The president and the general
Mindful of the saying that a bitching soldier is a happy soldier, I'm hard-pressed to join in the oft hysterical condemnation of Gen. Stanley McChrystal for said bitching by him and his staff in the Rolling Stone article. Many on what passes for the "left" today, having seen that President Obama is neither Lincoln nor FDR, now want him to be Harry Truman and enjoy a MacArthur moment. They forget, or don't know, that Truman's dismissal of the five-star general from command in the Korean War helped make him the most unpopular modern president — before George W. Bush, that is.
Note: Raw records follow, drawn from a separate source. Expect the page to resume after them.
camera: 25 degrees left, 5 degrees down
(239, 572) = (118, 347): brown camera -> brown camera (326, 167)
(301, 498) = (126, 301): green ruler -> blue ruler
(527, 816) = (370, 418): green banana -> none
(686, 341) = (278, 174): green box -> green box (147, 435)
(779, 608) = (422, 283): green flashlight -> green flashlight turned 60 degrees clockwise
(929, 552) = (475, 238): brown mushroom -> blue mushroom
In addition, Truman had served as an artillery captain in World War I and had little use for top military brass, particularly one with MacArthur's temperament and the intolerable situation in which the general had placed Truman. MacArthur wasn't trash-talking Truman but disobeying direct orders. As Truman said, "I fired him because he wouldn't respect the authority of the
President. I didn't fire him because he was a dumb son of a bitch,
although he was, but that's not against the law for generals. If it
was, half to three-quarters of them would be in jail."
I even admire McChrystal on a certain level. Historically, America often had political senior officers in peacetime, ones good at keeping their civilian masters happy and maintaining the status quo — even if it meant, say, ignoring the meaning of air power or the tank. In wartime, which was not a continuous national endeavor at one time, the political officers were shunted aside for the fighting officers. McChrystal is plainly one of the latter. But what about the Tillman cover-up and the prisoner abuse that happened under his command? Worse, much worse, happened in World War II, the "good war." This is why William Tecumseh Sherman's full quotation should always be at our national shoulder: "I am tired and sick of war. Its glory is all
moonshine. It is only those who have neither fired a shot nor heard the
shrieks and groans of the wounded who cry aloud for blood, for
vengeance, for desolation. War is hell." These may seem like different times, when our forces are being asked to do impossible tasks driven by incoherent policies. But the brutality of the enterprise remains the same, and its coarsening effect on a democracy, as feared by Woodrow Wilson, is as potent as ever.
Maybe McChrystal's self-immolation in the Stone was a subliminal desire to get the hell out of this chickenshit unit.